Recurrent Neural Networks In Keras

Learning Objectives:

  • Improve understanding of the basic structure of recurrent neural networks.
  • Gain experience working with simple recurrent neural networks in Keras.

See Also:

In this activity we will consider the problem of making real-valued predictions from one-dimensional sequence data. For example, we might want to make a series of temperature readings every hour and then predict the temperature for the next hour from the previous 24. The cell below contains a Python function for creating a synthetic data set of numerical sequences.

(If you are running this notebook on Google Colab, make sure to select GPU acceleration under Edit->Notebook Settings.)

In [1]:
%load_ext tensorboard

import os
from datetime import datetime
import matplotlib.pyplot as plt
import numpy as np

import tensorflow as tf
from tensorflow.keras import layers

def sin_dataset(num, length, noise =.005):
    """ Return a sequnce dataset composed of many short snippets of noisy
        sin functions.  The snippets all have randomly generated periods 
        and offsets.

        Arguments:
           num - number of sequences to return
           length - length of the sequences
           noise - std of normal noise added to each point

        Returns: x, y 
                Where x is a numpy array with shape 
                (num, lengh, 1), and y is an array with shape (length,)
                The values in y are the (noisy) next values for the 
                corresponding sequences in x
    """

    x = np.zeros((num, length, 1))
    y = np.zeros(num)
    for i in range(num):
        start = np.random.random() * 2 * np.pi
        dur = np.random.random() * np.pi * 6 + np.pi
        offset = np.random.random() * 10 - 5
        scale = .1
        data = np.sin(np.linspace(start, start + dur, length + 1))
        data = (data + offset) * scale + np.random.randn(*data.shape) * noise
        x[i, :, 0] = data[:-1]
        y[i] = data[-1]
    return x, y

Training Set

Execute the cell below to generate a training data set and visualize some of the input sequences.

In [2]:
seq_length = 30
num_seqs = 200000
    
sequences, targets = sin_dataset(num_seqs, seq_length)
print(targets.shape)

plt.plot(sequences[0:10, : ,0].T, '.-')

plt.show()
(200000,)

Exploring Network Structure

The cell below constructs an extremely simple RNN for the prediction task described above. As you will see when you execute the cell, this network has exactly 11 weights.

Questions

  • On a separate sheet of paper, draw the structure of the network created in the cell below.
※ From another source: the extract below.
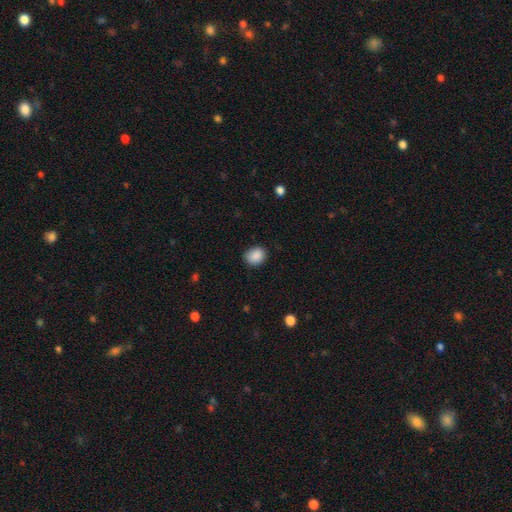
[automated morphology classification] type=smooth (89%); roundness=round (53%); merging=none (83%).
Every weight in the network should have a corresponding arrow in your diagram. There should be exactly 11 arrows.
  • Also on a separate sheet of paper, draw the "unrolled" version of this network for three time steps. If drawn correctly, there should be exactly 33 arrows in your diagram (with four arrows pointing to the nonexistent hidden units from the fourth time step.)
In [3]:
model = tf.keras.Sequential()

# This is a simple RNN with two hidden units.  
# The input shape is (None, 1), indicating that the sequence length could be
# anything and the dimensionality of the input is 1.
model.add(layers.SimpleRNN(2, input_shape=(None, 1)))
model.add(layers.Dense(1))

model.summary() 
Model: "sequential"
_________________________________________________________________
Layer (type)                 Output Shape              Param #   
=================================================================
simple_rnn (SimpleRNN)       (None, 2)                 8         
_________________________________________________________________
dense (Dense)                (None, 1)                 3         
=================================================================
Total params: 11
Trainable params: 11
Non-trainable params: 0
_________________________________________________________________
2021-11-11 11:04:21.957802: I tensorflow/stream_executor/cuda/cuda_gpu_executor.cc:937] successful NUMA node read from SysFS had negative value (-1), but there must be at least one NUMA node, so returning NUMA node zero
2021-11-11 11:04:22.002407: W tensorflow/stream_executor/platform/default/dso_loader.cc:64] Could not load dynamic library 'libcusolver.so.11'; dlerror: libcusolver.so.11: cannot open shared object file: No such file or directory; LD_LIBRARY_PATH: /usr/local/cuda-10.1/extras/CUPTI/lib64:/usr/local/cuda-10.1/lib64:
2021-11-11 11:04:22.010691: W tensorflow/core/common_runtime/gpu/gpu_device.cc:1835] Cannot dlopen some GPU libraries. Please make sure the missing libraries mentioned above are installed properly if you would like to use GPU. Follow the guide at https://www.tensorflow.org/install/gpu for how to download and setup the required libraries for your platform.
Skipping registering GPU devices...

Training

The cell below contains standard code for fitting a keras model. Go ahead and train the model now...

In [ ]:
model.compile(optimizer='adam', loss='mse')
logdir = os.path.join("logs", datetime.now().strftime("%Y%m%d-%H%M%S"))
tensorboard_callback = tf.keras.callbacks.TensorBoard(log_dir=logdir)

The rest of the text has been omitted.